Concerning righteousness (tzedakah) in Jesus’s Jewish world, keeping Torah was the actor’s-lines kind of righteousness. Memorizing, reciting, and delivering the script perfectly was the righteousness of the scribes and Pharisees. But the heart, the underlying essential component of tzedakah as God sees it, is not merely doing things by the book, but ensuring you are good and merciful and equitable toward others as you do. That is the righteousness Jesus seeks. That is “relating rightly.” It’s not easy. As we said before, it is entirely possible to do everything right and still ruin relationships. Sometimes even our insistence on doing everything by the book becomes the very thing that ruins them.

This is the heart behind Jesus’s teachings on lust and divorce. Yes, sexual morality is important, but Jesus is not solely interested in the concept of sexual purity in a vacuum. He’s concerned about how lust and divorce are connected to how we relate rightly with others.

Regarding lustfully looking at another person: it seems to us at first blush like an entirely private affair. In our culture, the golden standard of right and wrong is often something like, “So long as it doesn’t hurt anyone else, do what you want.” So Jesus’s teaching about looking at others strikes many of us as prudishly puritanical. How is it hurting anyone else, Jesus?

And yet Jesus likens it and its relationship-destroying potential to actual adultery. What is it about a lustful gaze that does such damage to true righteousness, to true right relationships between people?

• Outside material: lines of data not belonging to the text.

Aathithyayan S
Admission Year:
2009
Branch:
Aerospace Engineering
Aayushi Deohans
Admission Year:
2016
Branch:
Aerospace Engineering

Obviously my lustful desire can hurt the person I’m with in deep ways, but is there something more to consider, especially for those of us who aren’t currently with another person?

Consider the person you are looking lustfully at—who are they to you as you gaze at them? Likely you are not considering the things that make their life their life: the complaints about their boss at work, the exhaustion they feel when they put their kids to bed, the vacation they’re saving for next year. You imagine their shape, their strength, their radiance. You long for the pleasure they could give you. In other words, you consider them as the object their body is, not as the life their body constitutes. You objectify them. How can we possibly relate rightly to a person who is just an object to us?

It doesn’t stop with the one we’re gazing at. For those of us with partners, lust also makes an object of them, too—the one we’re not gazing at. To accept all they will give us of their lives even as we fence off our desire from them makes them less than an equal partner. Lust makes pleasure the chief end of all our dealings, and so we pick and choose what we will give and take from others in whatever way best moves us down that road.

And yet there’s no prohibition against a look in Torah, nor is there in our society. We try to convince ourselves that it doesn’t really matter, as long as we don’t touch, but we fail to see how lust becomes like cancer, metastasizing beyond our control, turning everyone into an object. Whether they give it as the paramour does or are sacrificed for it like the spouse is, it doesn’t matter. When we indulge lust long enough, there aren’t any true persons left in our mind to relate to.

The surpassing righteousness that Jesus seeks is the righteousness of genuine love, but if our internal world is like this, where lust has made an object of every person around us, we can only ever treat them rightly on the surface while inwardly destroying their dignity as a full person. The best righteousness we could hope for is memorizing all our lines, looking but never touching—but there will never be any heart in our dealings with people we see as objects. In the end, lust is as destructive to true righteousness—to truly right relationships—as an affair. Jesus invites us to a better way in the Kingdom of Heaven, where righteousness is a matter not just of how we treat people, but of how we truly regard them.

Silent Reflection

Response

  • What is the culture of your community surrounding lust and sexual behavior?

  • How does this clash with Jesus’s teaching on lust?

  • Can you see a flow between anger, resentment, lust, and divorce? What do you think Jesus is getting at overall in Matthew 5:21–32?